However, he was injured in the 3rd quarter of the game which supposedly hurt his draft standing.

But, the honest truth is, the NFL just doesn’t like undersized linemen very much.

Liggins also wrestled for the Sooners and was the Big 8 champion as a heavyweight at probably around 215 pounds.

Liggins had been a consensus All American in football at nose guard and one of the guys he beat out was Curley Culp from Arizona State who was an All American nose guard as well, but 3rd team on most lists. Culp was a great football player and is now a member of the Pro Football Hall of Fame, but he was also a wrestler and maybe the only guy around that could have beaten Culp on the mat. Culp was the NCAA wrestling champion, but Liggins was also an All American in that sport.

Curley Culp

People having little knowledge of geography is apparently nothing new. When the Canadian Football League suddenly became his best option for playing professional football, Liggins didn’t know where Canada was.
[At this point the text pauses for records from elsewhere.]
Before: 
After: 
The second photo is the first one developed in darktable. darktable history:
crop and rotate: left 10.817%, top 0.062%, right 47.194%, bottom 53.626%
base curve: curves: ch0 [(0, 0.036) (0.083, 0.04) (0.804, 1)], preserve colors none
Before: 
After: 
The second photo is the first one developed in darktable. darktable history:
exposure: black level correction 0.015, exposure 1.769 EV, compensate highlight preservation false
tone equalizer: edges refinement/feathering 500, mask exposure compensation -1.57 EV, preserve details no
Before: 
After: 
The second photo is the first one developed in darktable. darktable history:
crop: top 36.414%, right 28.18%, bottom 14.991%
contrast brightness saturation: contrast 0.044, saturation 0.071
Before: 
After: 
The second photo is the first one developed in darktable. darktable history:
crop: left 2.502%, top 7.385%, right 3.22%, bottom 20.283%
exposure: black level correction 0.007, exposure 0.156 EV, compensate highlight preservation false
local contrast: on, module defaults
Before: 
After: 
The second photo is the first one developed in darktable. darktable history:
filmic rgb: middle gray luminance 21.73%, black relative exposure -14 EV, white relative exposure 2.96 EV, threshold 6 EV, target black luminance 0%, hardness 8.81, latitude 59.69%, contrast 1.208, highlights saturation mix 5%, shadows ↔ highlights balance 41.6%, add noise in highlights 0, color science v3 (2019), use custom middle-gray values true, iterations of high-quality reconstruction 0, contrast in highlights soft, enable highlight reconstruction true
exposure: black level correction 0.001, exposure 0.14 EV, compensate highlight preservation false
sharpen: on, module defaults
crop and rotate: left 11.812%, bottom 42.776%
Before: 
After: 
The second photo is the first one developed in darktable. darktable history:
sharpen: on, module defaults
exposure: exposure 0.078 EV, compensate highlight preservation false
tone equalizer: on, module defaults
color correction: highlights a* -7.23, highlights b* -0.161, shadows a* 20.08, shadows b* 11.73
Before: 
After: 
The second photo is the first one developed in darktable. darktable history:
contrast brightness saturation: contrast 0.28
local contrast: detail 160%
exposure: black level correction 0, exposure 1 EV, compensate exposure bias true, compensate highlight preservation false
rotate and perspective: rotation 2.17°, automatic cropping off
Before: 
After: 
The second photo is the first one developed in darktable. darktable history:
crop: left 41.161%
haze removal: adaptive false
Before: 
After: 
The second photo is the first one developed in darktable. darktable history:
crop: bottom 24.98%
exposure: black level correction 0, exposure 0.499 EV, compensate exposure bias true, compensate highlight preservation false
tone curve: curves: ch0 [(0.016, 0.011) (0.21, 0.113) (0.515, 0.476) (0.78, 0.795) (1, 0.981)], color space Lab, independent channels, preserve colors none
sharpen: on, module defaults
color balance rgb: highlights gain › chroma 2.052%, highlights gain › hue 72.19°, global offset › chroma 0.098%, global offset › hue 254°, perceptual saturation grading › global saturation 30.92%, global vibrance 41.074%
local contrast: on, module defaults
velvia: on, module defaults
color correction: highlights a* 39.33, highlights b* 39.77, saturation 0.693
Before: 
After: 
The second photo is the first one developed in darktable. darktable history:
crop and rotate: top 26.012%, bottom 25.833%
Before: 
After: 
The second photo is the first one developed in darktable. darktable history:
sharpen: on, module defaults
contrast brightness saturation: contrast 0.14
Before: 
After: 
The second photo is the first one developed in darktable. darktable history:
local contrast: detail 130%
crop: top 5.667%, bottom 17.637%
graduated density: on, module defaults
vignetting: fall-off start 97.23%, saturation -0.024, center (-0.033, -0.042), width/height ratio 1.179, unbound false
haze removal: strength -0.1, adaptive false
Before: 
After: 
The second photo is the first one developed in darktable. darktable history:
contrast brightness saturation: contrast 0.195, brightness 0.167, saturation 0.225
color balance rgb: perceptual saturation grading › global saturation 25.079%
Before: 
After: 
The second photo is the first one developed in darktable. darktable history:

He learned pretty quickly and fell in love with the country and still lives there to this day.

Liggins played for the Calgary Stampeders for 5 seasons and another 5 seasons with the Toronto Argonauts and was great up there. The larger field allowed Liggins to use his speed much better and it certainly worked out well for him for 10 seasons.

Opposing college coaches didn’t miss him at all and most probably described him as a menace because he was just almost impossible to block.

Granville Liggins was just one of those guys with a knack for playing football. He used all that he had for his own advantage and it was a difficult chore for any offensive lineman to block him one on one, even the very best of them.

He did that at the incredibly small size of about 6-1, 215 and playing in the middle of the line.